Tommy looked again; and it was true. There were armies of waiters and waitresses and bartenders, regiments and companies of men and women he had known, even back to those that had populated the shadowy early beginnings of his childhood. They all looked at him now with silent, waiting gazes.
“Hey, lads and lasses,” murmurred Tommy, gently. “Good to see you one more time.”
He had almost whispered the words; but some trick of the now vast room picked them up and amplified them and sent them rolling amongst all the watching multitude. And a wordless, rustling stir answered back from their formless ranks.
“We can dispose of your case very quickly,” said the slim man, “provided any one of these people will produce an indictment,” he turned his head to the room and raised his voice. “Anyone having just cause to condemn Thomas Nicholas Harmen will now speak up!”

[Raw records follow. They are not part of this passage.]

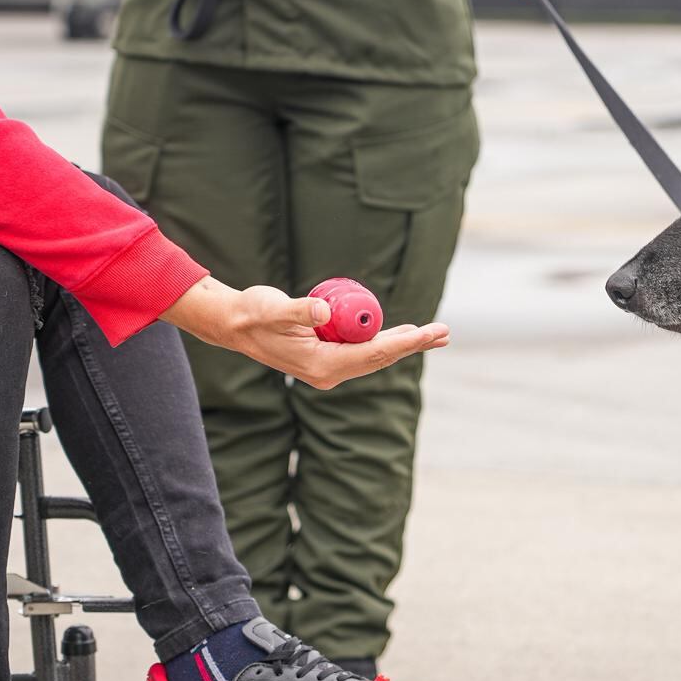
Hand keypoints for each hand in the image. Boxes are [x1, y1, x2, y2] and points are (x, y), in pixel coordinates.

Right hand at [161, 277, 448, 389]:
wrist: (234, 324)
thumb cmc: (253, 314)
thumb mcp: (273, 309)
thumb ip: (299, 310)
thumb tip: (325, 312)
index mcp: (322, 365)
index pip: (373, 354)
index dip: (404, 343)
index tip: (429, 332)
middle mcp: (329, 372)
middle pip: (380, 358)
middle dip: (414, 345)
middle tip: (445, 332)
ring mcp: (328, 366)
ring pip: (374, 355)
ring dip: (404, 344)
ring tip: (434, 334)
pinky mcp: (327, 356)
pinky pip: (363, 349)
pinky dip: (386, 341)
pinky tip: (405, 334)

His words like Tommy’s, boomed out through the watching crowd. But no sound came back… And Tommy, staring in incredulity from face to remembered face, his glance dancing like lightning from remembered features to remembered features, met here a friendly wink, there a grin, and there again a surreptitious thumbs-up gesture, there a tenderly remembering smile, there a beam of gratitude, there again and once more a glow of pure, remembered jollity and happiness.
“Will no one, no one out of all this man’s life time,” said the thin man, speaking up again, “find some cause for indictment against him?”
Silence made answer, a happy, stubborn silence.